Records excerpted from a collection:

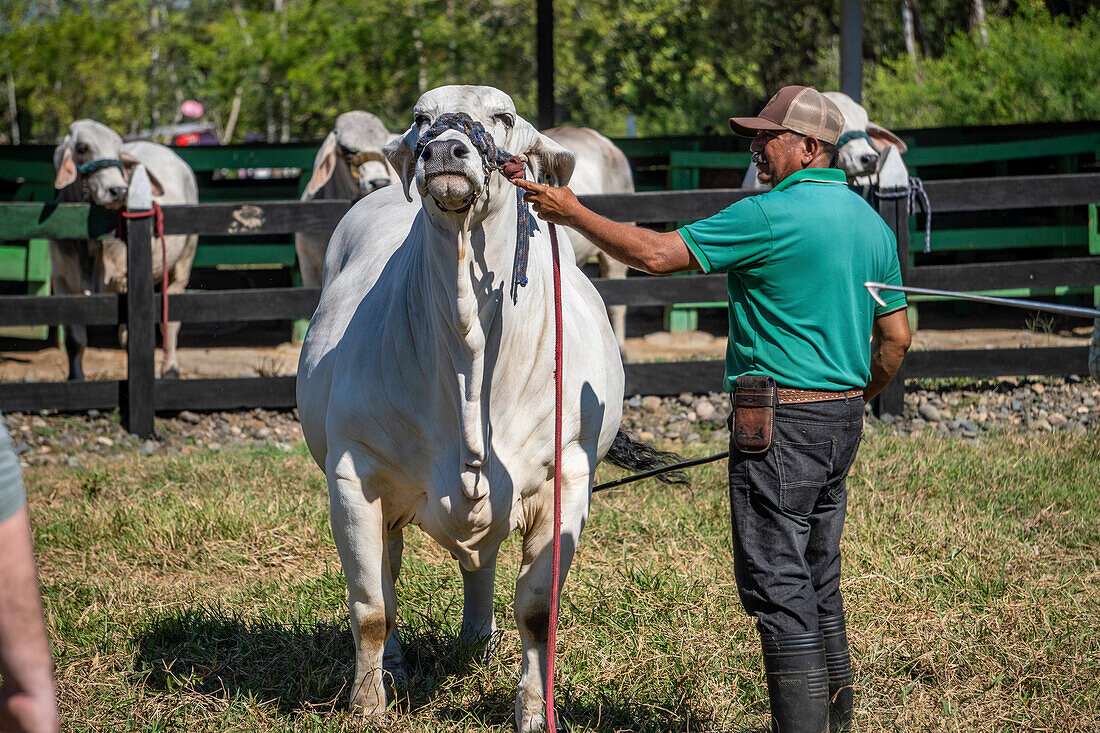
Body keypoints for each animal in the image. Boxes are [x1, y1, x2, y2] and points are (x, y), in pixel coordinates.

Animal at [52, 117, 199, 378]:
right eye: (82, 148)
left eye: (118, 152)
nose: (119, 190)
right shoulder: (61, 281)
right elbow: (74, 340)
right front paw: (75, 378)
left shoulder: (126, 281)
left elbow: (128, 338)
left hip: (181, 266)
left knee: (170, 323)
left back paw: (170, 369)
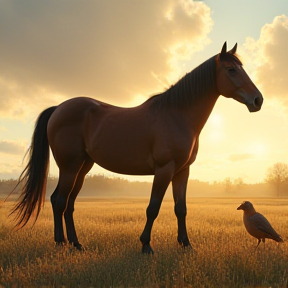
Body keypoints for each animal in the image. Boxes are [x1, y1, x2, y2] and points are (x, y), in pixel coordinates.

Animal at [11, 41, 264, 253]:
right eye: (231, 70)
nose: (257, 100)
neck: (176, 114)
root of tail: (58, 109)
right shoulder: (164, 170)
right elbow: (153, 208)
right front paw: (146, 245)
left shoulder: (182, 171)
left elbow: (181, 209)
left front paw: (186, 244)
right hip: (70, 167)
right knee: (59, 201)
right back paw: (60, 243)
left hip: (83, 167)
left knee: (69, 204)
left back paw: (76, 243)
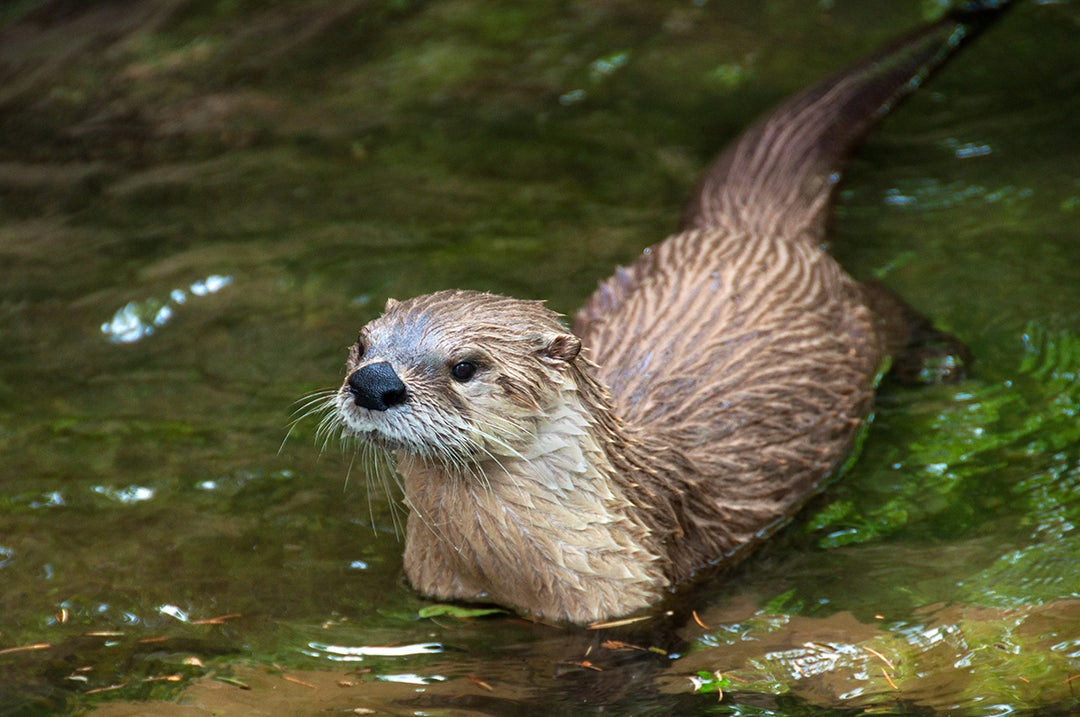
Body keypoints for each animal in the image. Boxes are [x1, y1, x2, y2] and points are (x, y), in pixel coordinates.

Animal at [328, 4, 1002, 621]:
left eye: (465, 366)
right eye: (362, 345)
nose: (373, 383)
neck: (511, 577)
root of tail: (745, 228)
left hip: (854, 312)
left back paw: (940, 360)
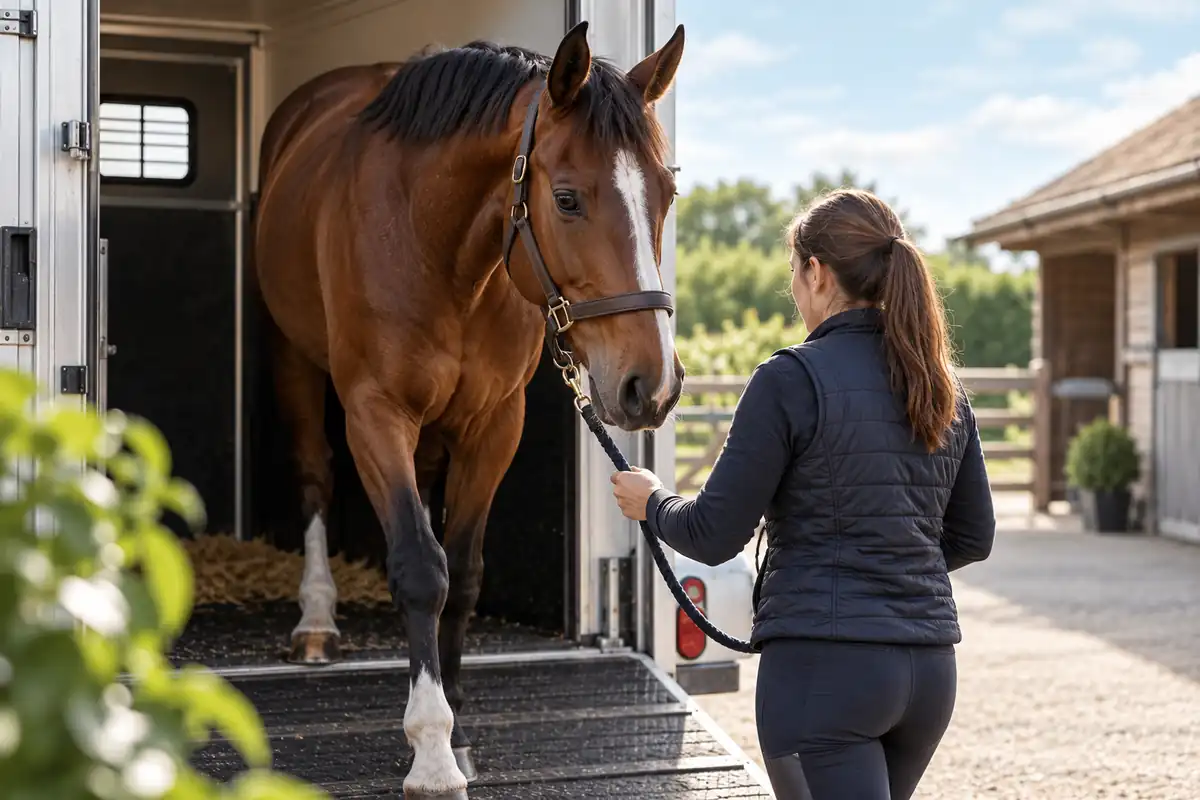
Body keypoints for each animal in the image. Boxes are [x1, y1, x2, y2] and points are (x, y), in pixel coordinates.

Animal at [253, 21, 687, 799]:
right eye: (567, 199)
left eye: (665, 193)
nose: (653, 386)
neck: (435, 241)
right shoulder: (375, 413)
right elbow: (422, 570)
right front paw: (430, 751)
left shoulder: (493, 426)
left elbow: (461, 572)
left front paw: (453, 729)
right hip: (294, 361)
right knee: (313, 477)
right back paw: (317, 619)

• _INSTRUCTIONS TO FOLLOW_: In the records above, which lines hold the string "knee"? Copy each one.

• _WRITTEN ANSWER_:
left knee: (170, 323)
right knee: (59, 201)
left knee: (69, 204)
right knee: (313, 477)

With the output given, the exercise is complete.